INSTRUCTIONS TO FOLLOW:
Report all lines below with the word "size".

[Source data]
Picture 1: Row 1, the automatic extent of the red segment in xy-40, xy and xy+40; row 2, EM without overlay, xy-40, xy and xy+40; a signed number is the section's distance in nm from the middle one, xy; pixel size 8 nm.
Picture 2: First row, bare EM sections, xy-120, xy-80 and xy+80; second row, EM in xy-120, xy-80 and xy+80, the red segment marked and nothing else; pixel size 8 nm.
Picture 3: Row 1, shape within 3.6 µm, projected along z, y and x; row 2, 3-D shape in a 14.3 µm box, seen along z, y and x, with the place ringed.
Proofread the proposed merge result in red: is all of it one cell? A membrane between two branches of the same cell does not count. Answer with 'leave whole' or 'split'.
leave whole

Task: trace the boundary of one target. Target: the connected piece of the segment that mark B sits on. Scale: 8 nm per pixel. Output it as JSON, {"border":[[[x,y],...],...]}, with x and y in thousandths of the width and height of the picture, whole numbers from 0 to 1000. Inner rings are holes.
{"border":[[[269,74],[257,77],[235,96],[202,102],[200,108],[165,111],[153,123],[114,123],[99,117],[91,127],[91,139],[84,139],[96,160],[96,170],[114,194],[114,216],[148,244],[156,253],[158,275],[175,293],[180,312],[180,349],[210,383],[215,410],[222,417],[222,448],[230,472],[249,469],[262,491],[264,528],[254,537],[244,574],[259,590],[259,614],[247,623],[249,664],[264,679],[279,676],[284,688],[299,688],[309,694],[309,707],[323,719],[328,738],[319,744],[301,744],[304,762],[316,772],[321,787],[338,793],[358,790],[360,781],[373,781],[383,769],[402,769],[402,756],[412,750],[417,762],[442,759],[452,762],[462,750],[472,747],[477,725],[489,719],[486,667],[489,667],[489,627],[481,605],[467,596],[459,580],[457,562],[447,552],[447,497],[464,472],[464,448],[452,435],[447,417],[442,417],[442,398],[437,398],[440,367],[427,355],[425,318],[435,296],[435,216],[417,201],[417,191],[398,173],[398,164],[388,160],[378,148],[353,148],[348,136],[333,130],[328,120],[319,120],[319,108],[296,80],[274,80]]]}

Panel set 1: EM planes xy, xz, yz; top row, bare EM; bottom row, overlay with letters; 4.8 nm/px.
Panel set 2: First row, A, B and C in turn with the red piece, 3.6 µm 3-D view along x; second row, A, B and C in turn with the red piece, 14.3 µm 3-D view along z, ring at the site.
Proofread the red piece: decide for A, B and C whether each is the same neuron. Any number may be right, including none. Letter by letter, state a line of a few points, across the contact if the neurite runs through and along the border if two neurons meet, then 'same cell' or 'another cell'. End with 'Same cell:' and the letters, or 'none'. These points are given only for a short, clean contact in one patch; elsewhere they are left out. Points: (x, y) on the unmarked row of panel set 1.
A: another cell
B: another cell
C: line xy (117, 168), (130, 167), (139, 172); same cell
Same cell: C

WRITTEN REPLY:
Picture 1: Row 1, the automatic extent of the red segment in xy-40, xy and xy+40; row 2, EM without overlay, xy-40, xy and xy+40; a signed number is the section's distance in nm from the middle one, xy; pixel size 8 nm.
Picture 2: First row, bare EM sections, xy-120, xy-80 and xy+80; second row, EM in xy-120, xy-80 and xy+80, the red segment marked and nothing else; pixel size 8 nm.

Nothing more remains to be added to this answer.